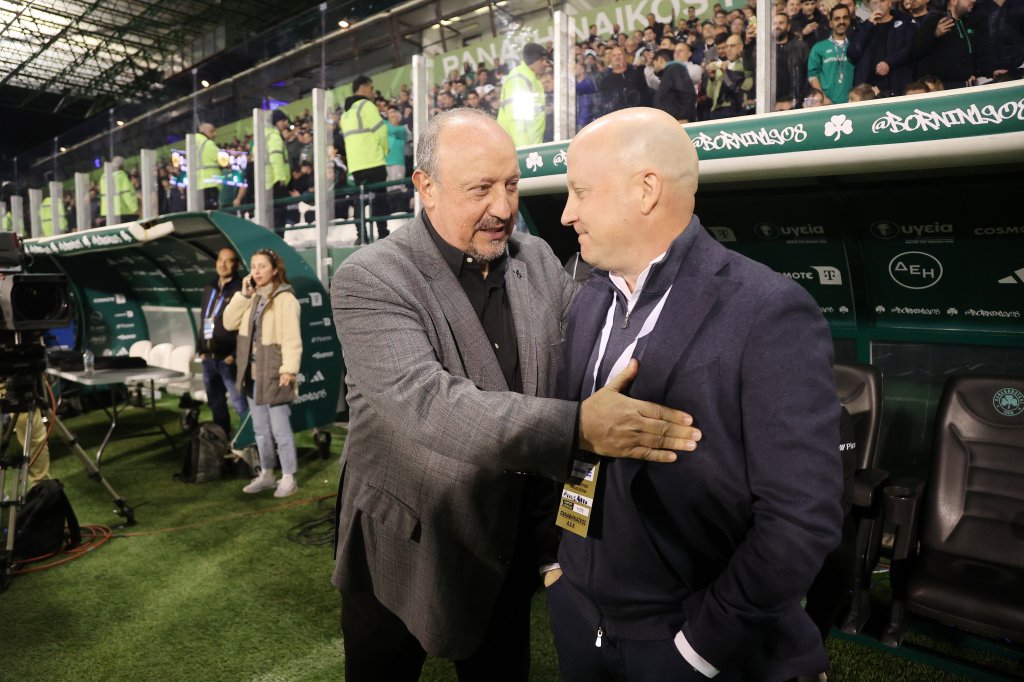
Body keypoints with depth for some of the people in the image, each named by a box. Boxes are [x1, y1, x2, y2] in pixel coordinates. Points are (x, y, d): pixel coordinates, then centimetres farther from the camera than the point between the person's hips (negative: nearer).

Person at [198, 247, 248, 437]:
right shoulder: (209, 289, 18)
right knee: (215, 403, 16)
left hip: (228, 359, -8)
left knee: (240, 402, -8)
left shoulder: (240, 289, -7)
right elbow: (204, 321, 23)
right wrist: (201, 349, 15)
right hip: (209, 358, 8)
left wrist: (235, 354, -18)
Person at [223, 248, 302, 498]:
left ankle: (288, 478, 8)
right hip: (252, 373, 8)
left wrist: (289, 369, -23)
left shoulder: (285, 299, -13)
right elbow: (229, 323, 5)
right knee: (260, 429, 16)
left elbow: (292, 338, -17)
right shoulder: (251, 297, 12)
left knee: (280, 429, -3)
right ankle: (266, 474, 28)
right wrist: (243, 295, -3)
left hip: (273, 374, -8)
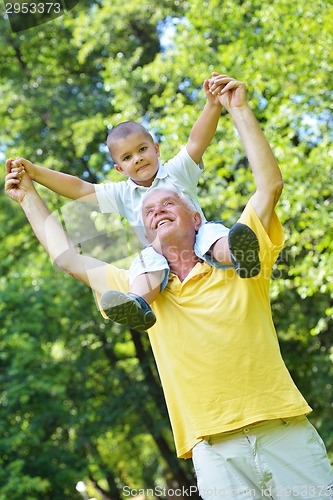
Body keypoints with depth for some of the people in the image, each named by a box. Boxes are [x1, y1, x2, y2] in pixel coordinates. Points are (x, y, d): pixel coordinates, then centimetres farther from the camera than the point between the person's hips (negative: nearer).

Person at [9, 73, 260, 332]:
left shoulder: (177, 171, 12)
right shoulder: (122, 194, 18)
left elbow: (197, 141, -4)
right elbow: (80, 188, 13)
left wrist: (213, 105, -22)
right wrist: (34, 172, 5)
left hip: (196, 236, -1)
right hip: (161, 254, 1)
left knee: (211, 232, -34)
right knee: (147, 259, -33)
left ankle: (236, 256, -66)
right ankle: (139, 304, -61)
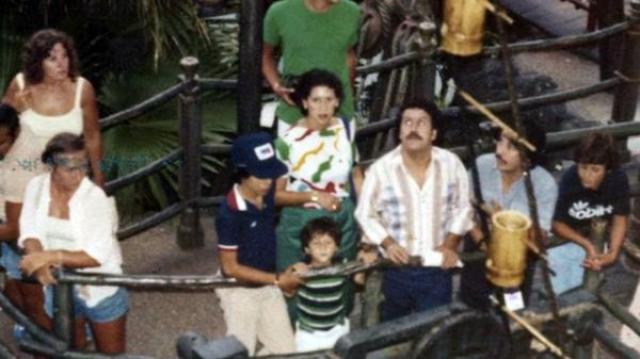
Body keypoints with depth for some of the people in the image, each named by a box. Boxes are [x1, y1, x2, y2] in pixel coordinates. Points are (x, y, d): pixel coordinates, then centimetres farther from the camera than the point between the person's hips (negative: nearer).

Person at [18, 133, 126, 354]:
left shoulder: (97, 197, -23)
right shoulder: (36, 187, -9)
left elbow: (97, 255, -27)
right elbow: (30, 234, -14)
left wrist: (53, 255, -37)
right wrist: (40, 263, -34)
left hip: (101, 290, -4)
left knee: (111, 354, 13)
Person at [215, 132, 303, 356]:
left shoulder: (268, 195, -8)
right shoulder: (230, 214, -27)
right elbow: (230, 267, -21)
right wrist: (277, 280, -19)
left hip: (268, 287, 6)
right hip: (240, 291, -6)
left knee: (285, 350, 10)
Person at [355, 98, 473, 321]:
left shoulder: (451, 164, -7)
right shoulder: (381, 169, -13)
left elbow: (462, 208, 5)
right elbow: (365, 214, -3)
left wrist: (450, 244, -6)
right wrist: (387, 243, -17)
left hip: (437, 269, 1)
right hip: (397, 269, -1)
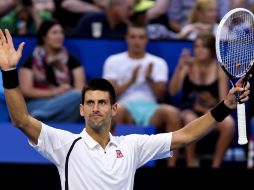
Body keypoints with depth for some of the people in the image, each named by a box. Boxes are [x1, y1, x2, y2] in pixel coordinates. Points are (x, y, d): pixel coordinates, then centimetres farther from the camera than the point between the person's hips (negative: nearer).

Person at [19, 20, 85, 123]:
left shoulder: (71, 60, 16)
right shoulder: (31, 61, 9)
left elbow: (80, 89, 7)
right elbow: (26, 90, -1)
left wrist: (67, 92, -17)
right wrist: (54, 93, -12)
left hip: (65, 104, 4)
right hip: (37, 103, -4)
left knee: (78, 97, -34)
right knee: (75, 96, -33)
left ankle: (38, 116, -36)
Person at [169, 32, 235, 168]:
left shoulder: (219, 68, -1)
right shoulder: (188, 64, -4)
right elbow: (173, 91, -16)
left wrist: (210, 110, -21)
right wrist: (180, 67, -28)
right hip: (190, 110, -1)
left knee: (229, 124, -31)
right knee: (190, 120, -37)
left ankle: (216, 164, -17)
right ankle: (191, 163, -22)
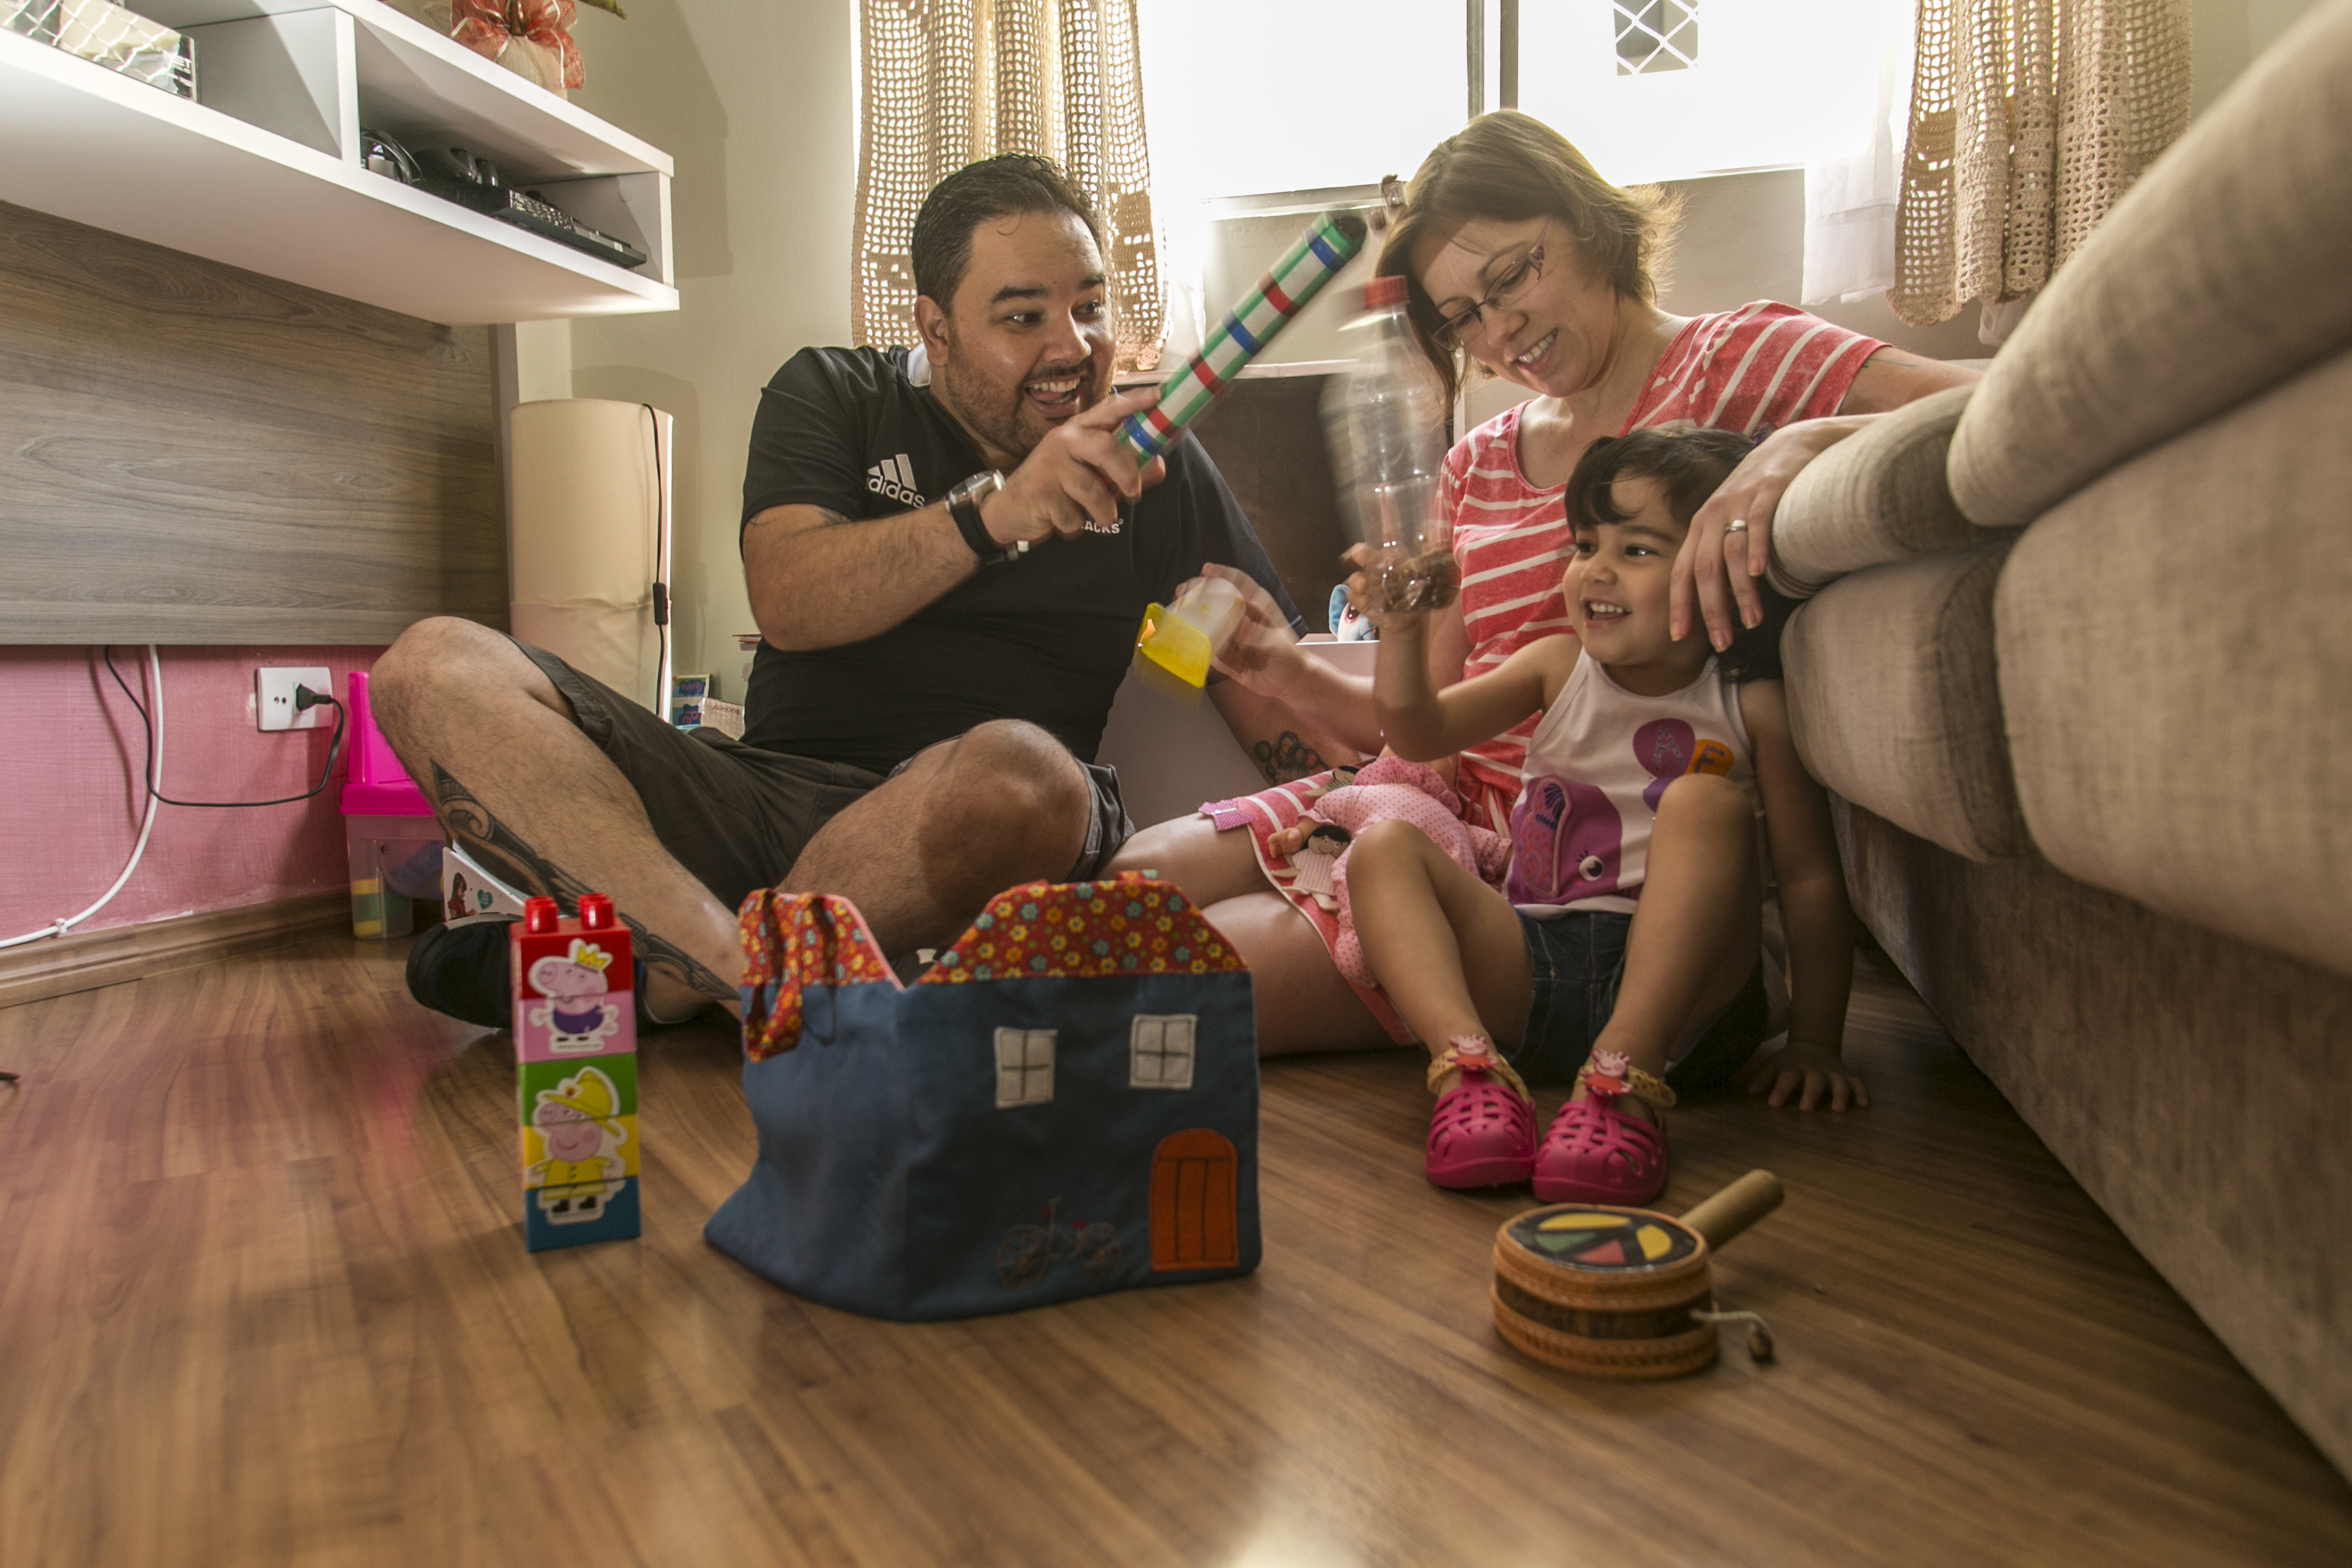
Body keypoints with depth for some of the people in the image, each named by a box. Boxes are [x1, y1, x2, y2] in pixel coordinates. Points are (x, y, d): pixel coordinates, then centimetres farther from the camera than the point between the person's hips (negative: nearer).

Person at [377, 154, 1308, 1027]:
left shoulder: (1147, 456, 13)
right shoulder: (833, 396, 12)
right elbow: (787, 605, -7)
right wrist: (995, 512, -19)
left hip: (964, 836, -1)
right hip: (761, 794, 2)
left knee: (1021, 774, -39)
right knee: (437, 672, -14)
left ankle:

Instructions for the task: Rescale the listing from the line with "right shoulder: (36, 187, -9)" to the line with "right ankle: (191, 163, -22)", both included, reproducing every line in that span, but leave the pictures out. Multiply only the keypoint values (x, y and depth) by 1.7 and round each to a whole number, halves up; copy all other lines and numbers unchanged.

Exercise answer:
right shoulder: (61, 318, -15)
left elbow: (165, 434, -46)
right elbow: (51, 398, -24)
left wrist: (90, 434, -63)
right wrist: (68, 447, -58)
left hip: (172, 493, -7)
left knee: (189, 602, 22)
Person at [215, 132, 303, 356]:
left shoulder: (456, 332, -14)
right shoulder: (391, 364, -46)
right elbow: (391, 454, -36)
right wrist: (471, 476, -32)
left hip: (456, 488, 10)
right hip: (408, 495, -10)
left knee: (485, 595, 17)
Person at [355, 98, 473, 321]:
left shoulder: (767, 279, -12)
right shoulder: (648, 287, -22)
left elbow: (785, 354, 9)
right elbow: (621, 364, -5)
left wrist: (765, 415, -10)
right wrist: (658, 413, -29)
left hip: (743, 457, 2)
right hip: (675, 457, -2)
Body keypoints with depth for some of the people in the image, each named by a box. Boxes are [x1, y1, x2, y2] in pixel coordinates. Points are (x, y, d): pixel coordinates, then centimetres farther from the camera than the point between the person's hips (negative: nearer).

Person at [19, 20, 85, 123]:
left shoulder: (121, 102, 27)
right shoulder: (53, 104, 15)
left elbow: (136, 151, 12)
right elbow: (44, 153, -2)
left wrist: (114, 156, -29)
right wrist: (92, 158, -20)
left hip: (111, 177, 7)
right hip: (63, 175, -7)
left knee: (133, 165, -58)
right knee: (128, 163, -56)
left ankle: (65, 197, -61)
Person at [169, 32, 235, 168]:
left shoulder: (372, 116, -2)
right shoulder: (320, 109, -7)
right elbow: (294, 155, -27)
left wrist: (357, 187, -36)
right wrist: (306, 114, -48)
right hip: (323, 187, -2)
left knee: (389, 211, -53)
right knee: (323, 204, -63)
left ankle: (367, 279, -29)
right ankle: (325, 277, -37)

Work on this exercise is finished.